Greendale’s (Not So) Finest Gang Returns for the Sixth Season of ‘Community’


David Wills
Staff Writer

Illustration by Amy Chase, Staff Illustrator

The study group lives on! After countless hurdles, Community is back for a sixth season on Yahoo! Screen streaming, with new episodes being distributed online for free every Tuesday at 8 PM.

Community has gone through a lot to end up Yahoo!’s digital distribution platform; the show has undergone hiatuses, cast and crew disagreements, and creative upheaval, and its five-season run was cancelled by NBC in 2014 before Yahoo! announced its revival of the show. It seems as though it is becoming tradition for the show to go through huge obstacles before a new season ultimately reaches viewers.

However, in what is unfortunately becoming another Community tradition, not everyone in the study group has returned.
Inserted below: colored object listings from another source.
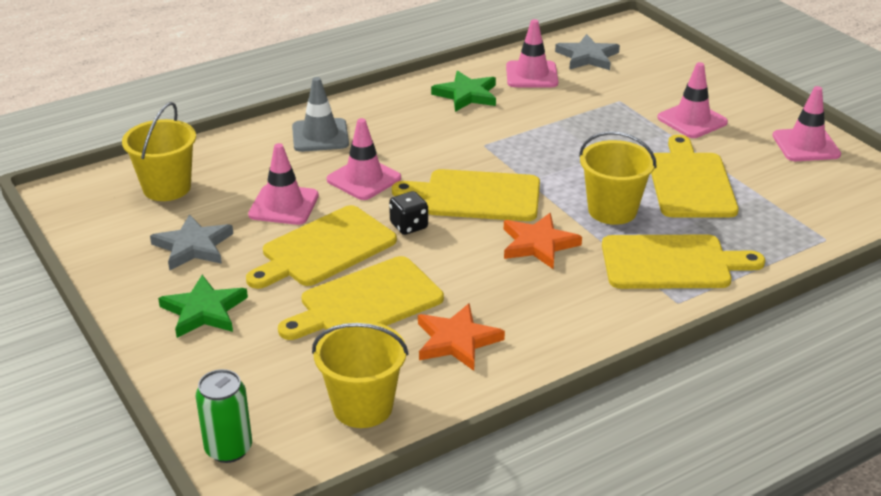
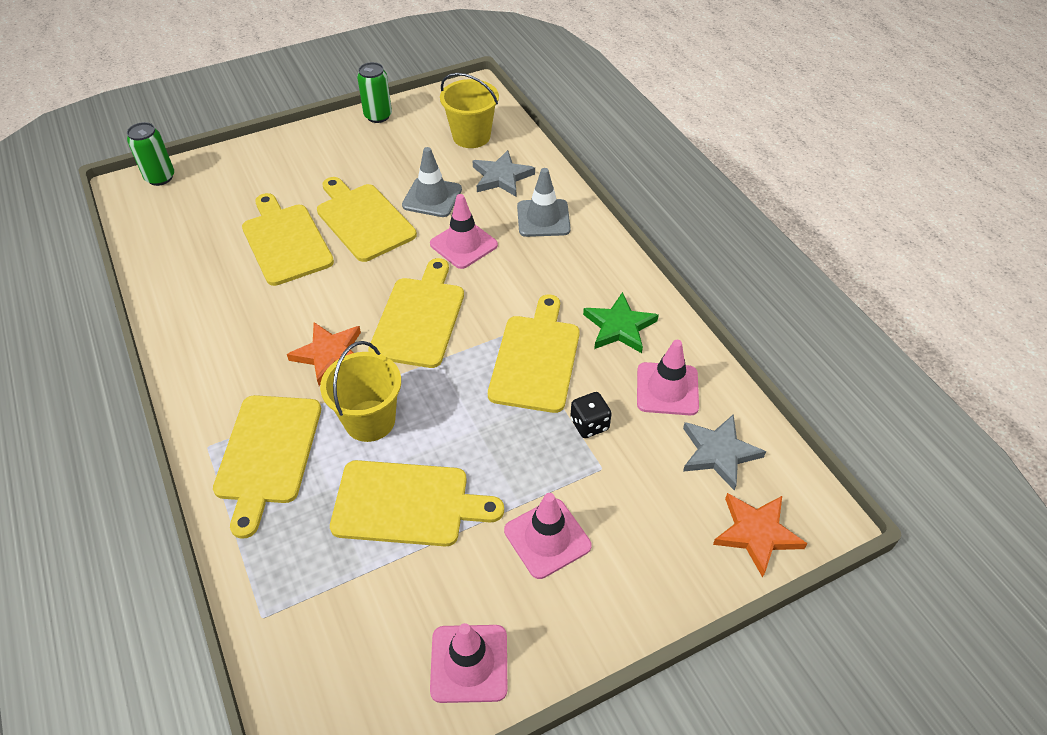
camera: 95 degrees right, 15 degrees up
grey star [150,214,233,271] -> grey star moved to [473,150,535,197]
green star [158,275,248,338] -> none
pink traffic cone [248,143,319,225] -> grey traffic cone [402,147,462,217]
yellow bucket [312,321,408,428] -> none
black dice [389,191,428,235] -> black dice moved to [570,392,612,438]
orange star [418,303,505,371] -> orange star moved to [713,493,807,578]
none -> green can [357,62,392,123]
none -> yellow cutting board [488,295,580,413]

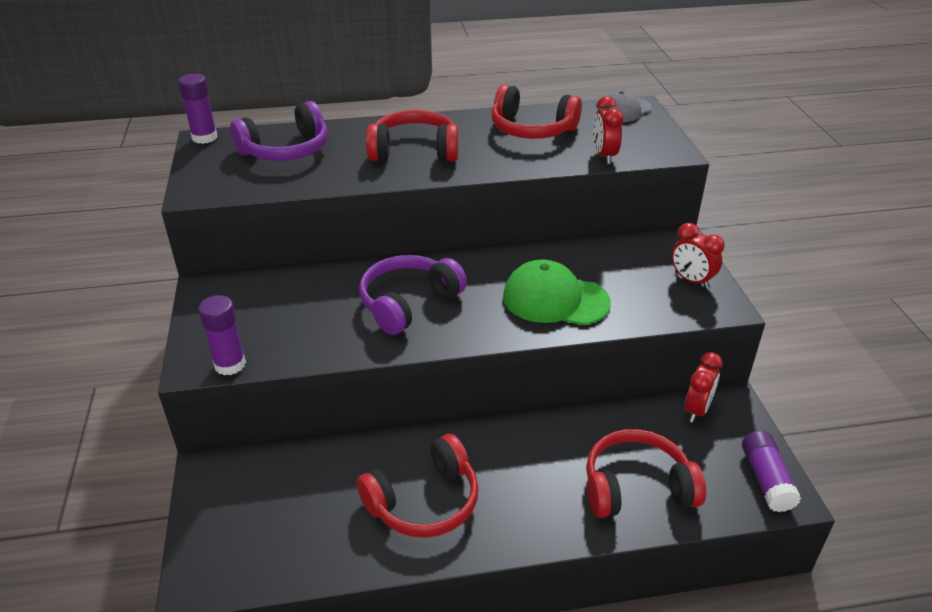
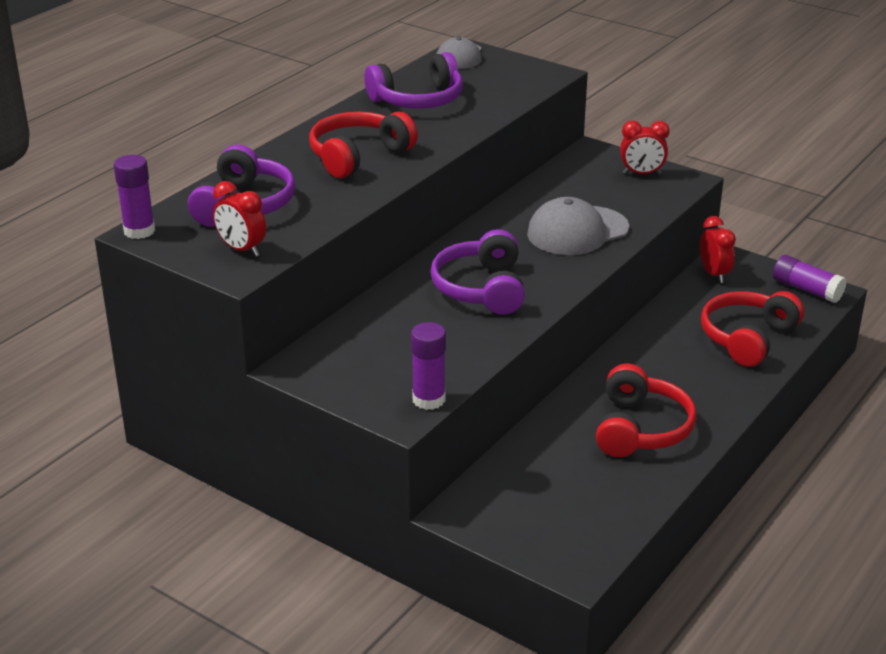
camera: 45 degrees left, 5 degrees down
red headphones [491,84,582,139] -> purple headphones [364,52,463,108]
green cap [503,260,611,325] -> grey cap [527,197,629,255]
red clock [593,96,624,164] -> red clock moved to [213,181,266,257]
Yvette Nicole Brown (who played Shirley) left the show in order to take care of her sick father. This marks yet another major cast member who has left the show; Chevy Chase (Pierce) left the show after the fourth season due to disagreements behind the camera, and Donald Glover (Troy) left in the middle of the fifth season to further pursue his musical career as Childish Gambino.

In the stead of these missing cast members, the show has added several new regular characters. Frankie Dart (played by Paget Brewster) is a consultant hired by the Dean to fix the problems at Greendale. She is introduced in the first episode and serves as the reality check for the other characters’ bizarre antics. Elroy Patashnik (played by Keith David) is introduced in the second episode as a washed-up virtual reality headset designer who starts taking classes at Greendale. Both characters could use more time to develop, and it is hard to gauge whether these characters will work well in the group’s dynamic. At the moment, though, I am more fond of Frankie than I am of Elroy, as I feel like her character compliments the classic Greendale cast well.
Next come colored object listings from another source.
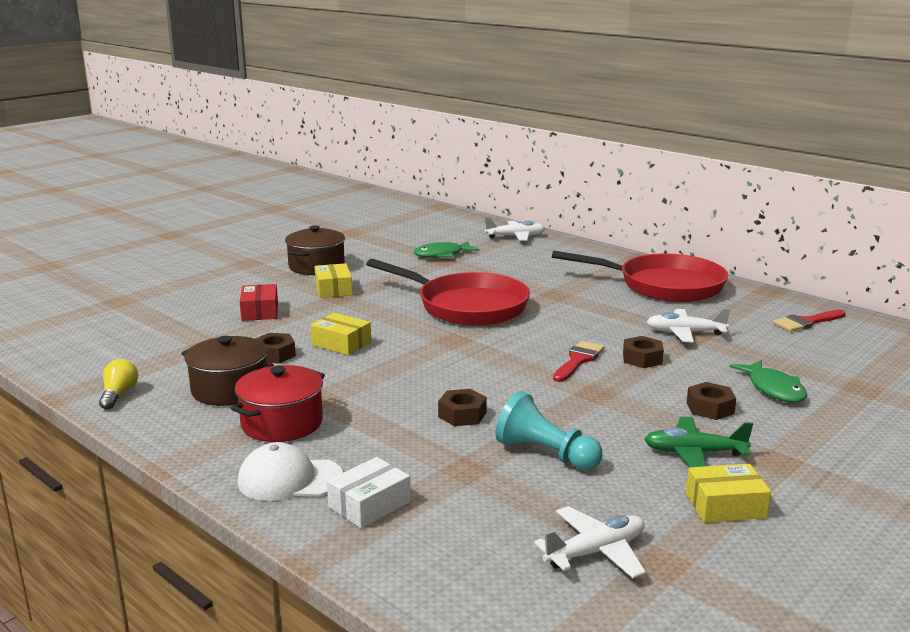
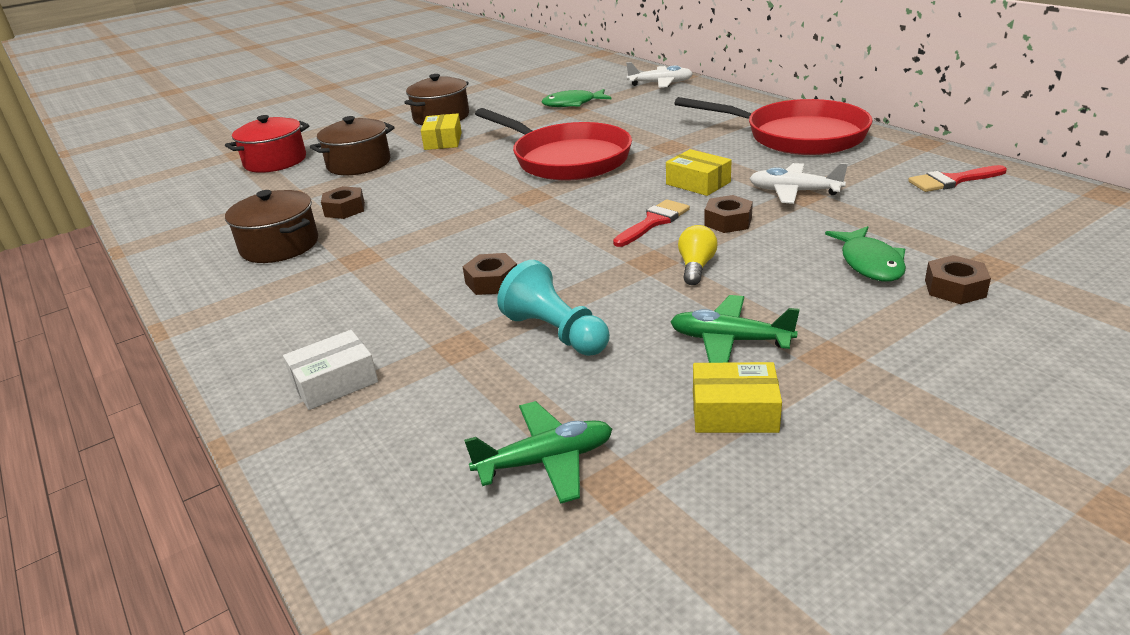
camera: 15 degrees right, 10 degrees up
yellow light bulb [99,359,138,410] -> yellow light bulb moved to [678,225,718,285]
red pot [231,365,325,442] -> red pot moved to [225,115,309,173]
white cap [238,442,343,501] -> none
red box [240,284,278,321] -> brown pot [310,116,395,175]
yellow box [310,313,371,355] -> yellow box moved to [666,149,732,196]
white plane [534,506,646,578] -> green plane [464,401,612,504]
brown nut [687,382,736,420] -> brown nut moved to [925,255,991,304]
The heart of Community is the show’s goofy, meta humor, and I’m happy to say that it hasn’t gone anywhere. As of this writing, only the first three episodes have been released, but I can safely say that the show’s off-beat humor is back and just as self-aware as ever. In these three episodes alone, the show tackles virtual reality, speakeasy bars, Britta’s parents, and dogs with bachelor’s degrees. Although none of the first three episodes will likely be hailed as classics, they are all funny, solid examples of Community doing what Community does best: poking fun of anything in pop culture, including itself.
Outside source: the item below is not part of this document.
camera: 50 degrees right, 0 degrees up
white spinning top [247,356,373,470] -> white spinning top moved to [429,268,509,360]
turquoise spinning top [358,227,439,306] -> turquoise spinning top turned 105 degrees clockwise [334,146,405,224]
It has been a roller coaster of emotions for fans of Community, but at least for now, the show has a home with Yahoo! that seems to work well for it. Yahoo! isn’t shy about using Twitter and other social media to promote the show in ways NBC never did, with different hashtags appearing for each episode to help encourage fans to spread the word. The writers can also get away with things they couldn’t before on a TV network, and the show’s creative direction doesn’t seem to be affected in any way in the transition.

With talks of a movie being produced after this season, it seems fans’ collective hopes for #SixSeasonsAndAMovie (one of the show’s long-running in-jokes) may actually come to fruition. Let’s just hope that the season five finale’s prediction of an asteroid coming and wiping out humanity doesn’t come to fruition as well.


  1. Big props to Yahoo! for keeping the show alive, but man is their streaming audio quality horrible when trying to watch on an actual A/V system instead of a device.